(Stored items)
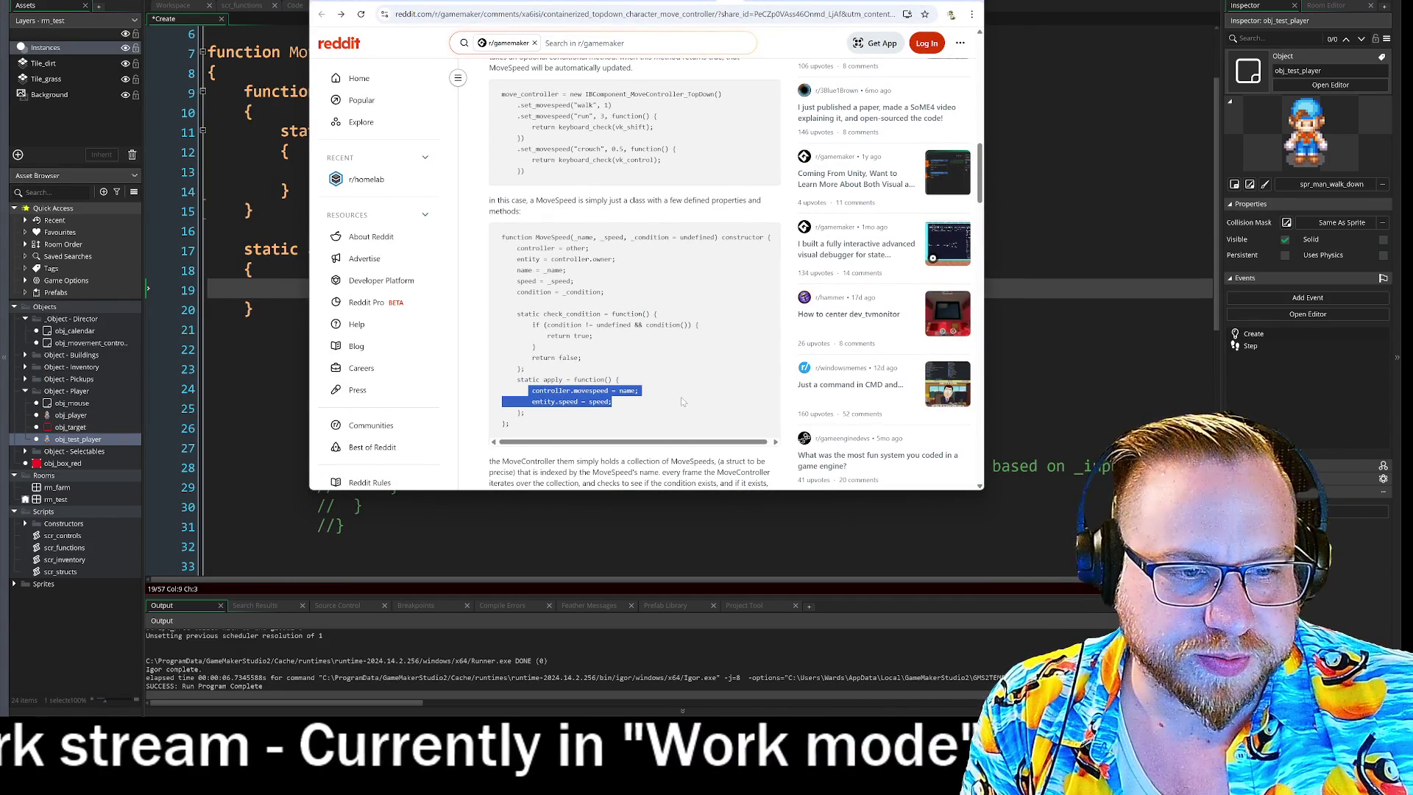
left_click_drag(528, 401, 656, 406)
left_click(656, 406)
left_click_drag(531, 401, 580, 413)
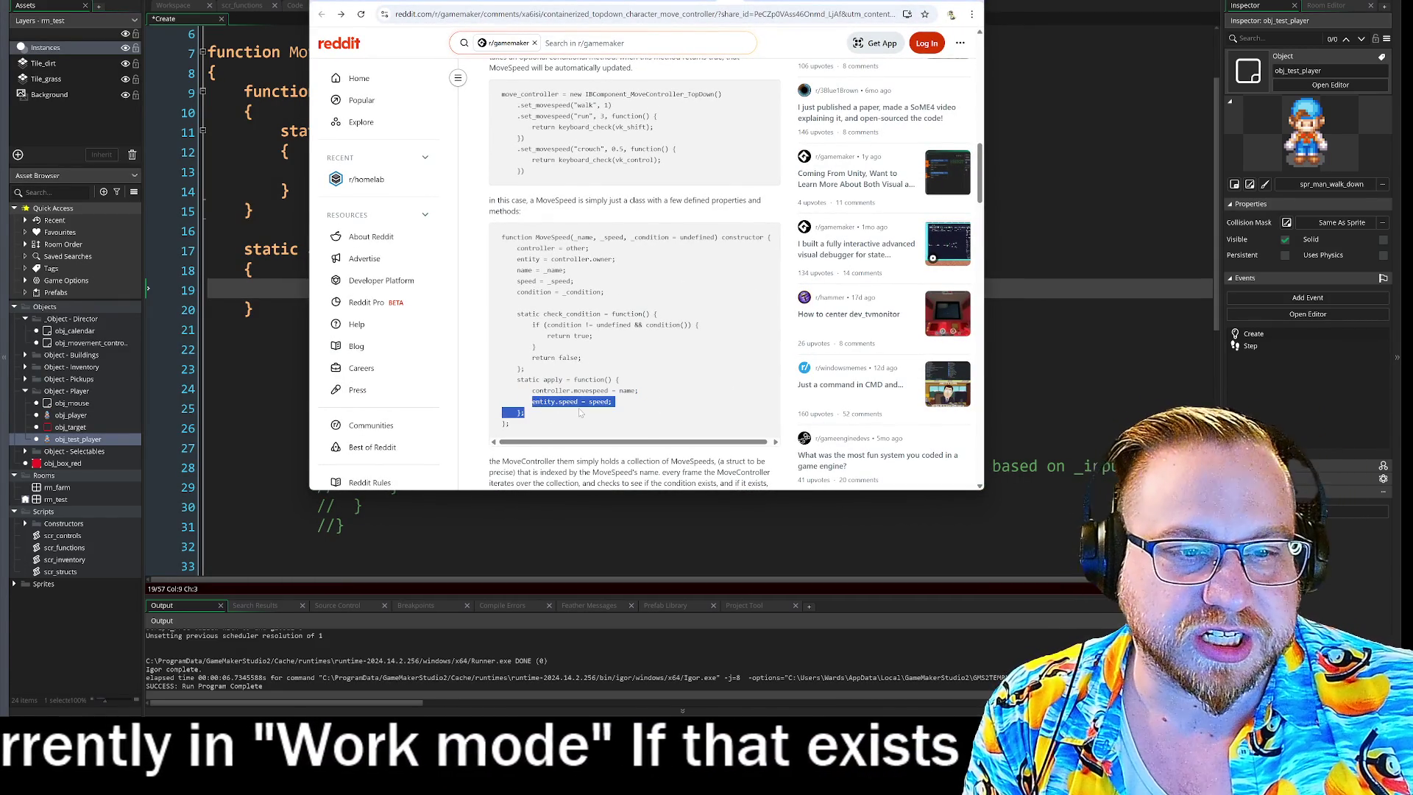
left_click_drag(545, 258, 522, 293)
left_click(522, 293)
left_click_drag(528, 390, 571, 390)
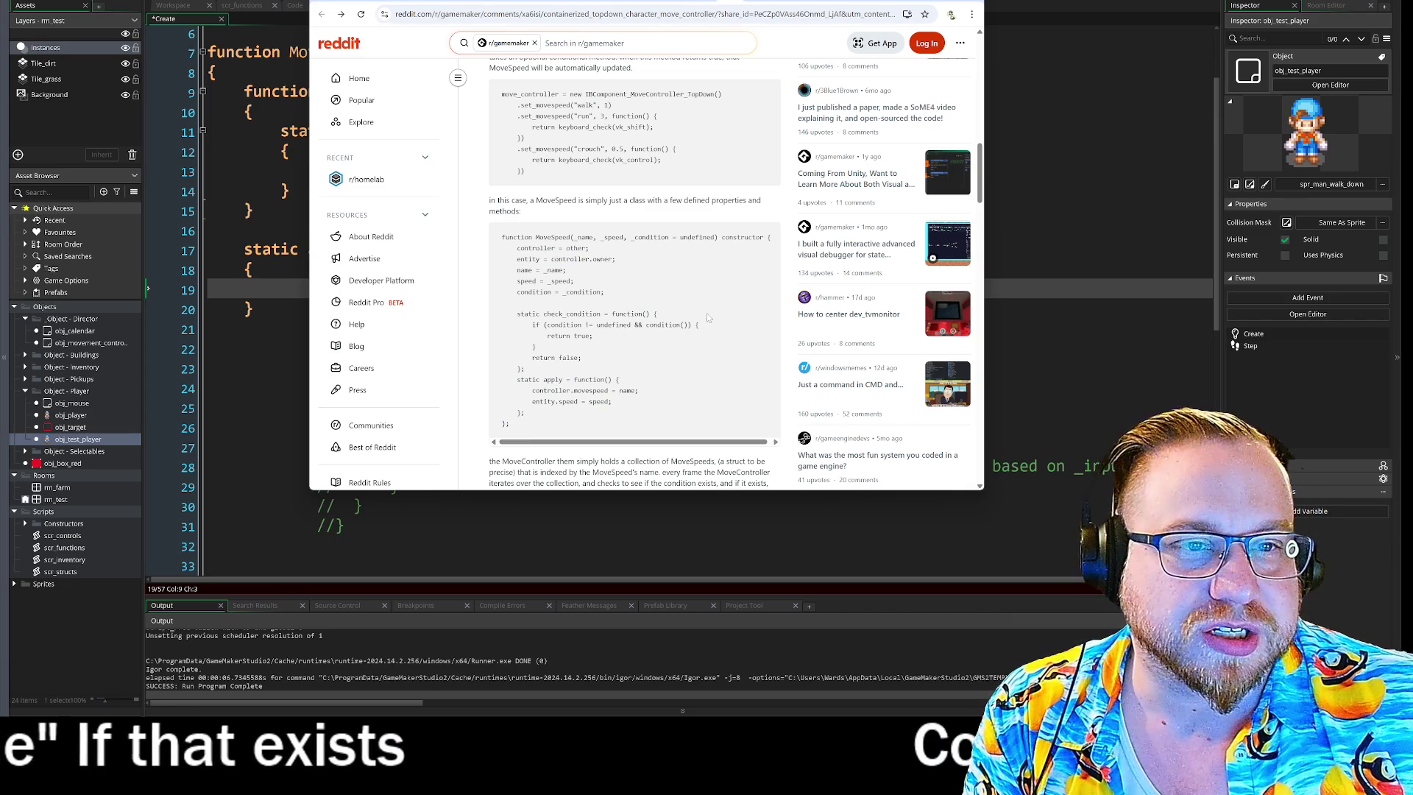
scroll(660, 275, "up", 2)
left_click_drag(505, 258, 548, 258)
left_click(547, 258)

## Exercise prompt
Retype every entry exactly as written, but omit the pictures.

## Written response
left_click_drag(528, 401, 656, 406)
left_click(656, 406)
left_click_drag(531, 401, 580, 413)
left_click_drag(545, 258, 522, 293)
left_click(522, 293)
left_click_drag(528, 390, 571, 390)
scroll(660, 275, "up", 2)
left_click_drag(505, 258, 548, 258)
left_click(547, 258)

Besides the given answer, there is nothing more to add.